## EXERCISE DIRECTIONS
Your job is to set down the stretch of entries that opens with the line containing "Posts: 13114" and closes with the line containing "What is SlackOps?". Keep both end lines, copy each exactly, and add nothing.

## GIVEN DATA
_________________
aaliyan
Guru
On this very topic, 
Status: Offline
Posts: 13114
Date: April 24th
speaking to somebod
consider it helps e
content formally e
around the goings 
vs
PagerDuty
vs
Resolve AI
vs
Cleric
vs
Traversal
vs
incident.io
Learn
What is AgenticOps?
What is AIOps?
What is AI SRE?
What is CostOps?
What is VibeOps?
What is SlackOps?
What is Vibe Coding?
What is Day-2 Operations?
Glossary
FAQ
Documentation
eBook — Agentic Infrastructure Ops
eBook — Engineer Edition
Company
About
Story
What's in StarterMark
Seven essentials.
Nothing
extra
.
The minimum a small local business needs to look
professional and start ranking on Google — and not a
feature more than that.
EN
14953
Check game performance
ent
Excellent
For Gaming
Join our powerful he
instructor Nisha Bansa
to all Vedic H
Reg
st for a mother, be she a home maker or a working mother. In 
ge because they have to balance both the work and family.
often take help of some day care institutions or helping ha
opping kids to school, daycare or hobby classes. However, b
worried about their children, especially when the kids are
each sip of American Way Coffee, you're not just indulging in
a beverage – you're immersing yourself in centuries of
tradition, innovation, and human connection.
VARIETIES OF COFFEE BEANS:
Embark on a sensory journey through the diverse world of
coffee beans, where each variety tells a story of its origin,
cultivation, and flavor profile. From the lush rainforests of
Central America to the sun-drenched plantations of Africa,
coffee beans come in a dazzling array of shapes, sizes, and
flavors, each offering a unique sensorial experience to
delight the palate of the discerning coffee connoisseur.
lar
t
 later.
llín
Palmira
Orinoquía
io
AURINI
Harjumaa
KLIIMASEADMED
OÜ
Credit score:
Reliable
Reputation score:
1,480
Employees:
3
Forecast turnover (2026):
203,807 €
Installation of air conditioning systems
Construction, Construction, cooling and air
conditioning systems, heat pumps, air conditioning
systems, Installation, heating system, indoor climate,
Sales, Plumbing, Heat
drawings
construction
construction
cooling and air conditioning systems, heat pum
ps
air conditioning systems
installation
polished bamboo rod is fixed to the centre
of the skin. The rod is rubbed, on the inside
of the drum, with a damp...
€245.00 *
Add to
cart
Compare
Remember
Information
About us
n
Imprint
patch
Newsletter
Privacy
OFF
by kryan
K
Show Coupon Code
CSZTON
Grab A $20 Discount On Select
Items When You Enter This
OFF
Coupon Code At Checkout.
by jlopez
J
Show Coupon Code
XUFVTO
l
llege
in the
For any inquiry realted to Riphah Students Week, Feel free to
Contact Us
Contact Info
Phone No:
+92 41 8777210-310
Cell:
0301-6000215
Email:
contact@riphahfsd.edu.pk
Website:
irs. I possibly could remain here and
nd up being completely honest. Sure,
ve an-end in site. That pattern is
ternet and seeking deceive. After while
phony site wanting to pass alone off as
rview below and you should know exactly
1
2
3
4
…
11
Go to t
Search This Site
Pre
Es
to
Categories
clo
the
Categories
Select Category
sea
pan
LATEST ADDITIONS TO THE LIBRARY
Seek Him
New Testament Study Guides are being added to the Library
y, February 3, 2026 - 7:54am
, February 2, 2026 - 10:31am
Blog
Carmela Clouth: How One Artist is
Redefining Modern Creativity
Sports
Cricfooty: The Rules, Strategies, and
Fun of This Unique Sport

## RESULT FOR THIS EXERCISE
Posts: 13114
Date: April 24th
speaking to somebod
consider it helps e
content formally e
around the goings 
vs
PagerDuty
vs
Resolve AI
vs
Cleric
vs
Traversal
vs
incident.io
Learn
What is AgenticOps?
What is AIOps?
What is AI SRE?
What is CostOps?
What is VibeOps?
What is SlackOps?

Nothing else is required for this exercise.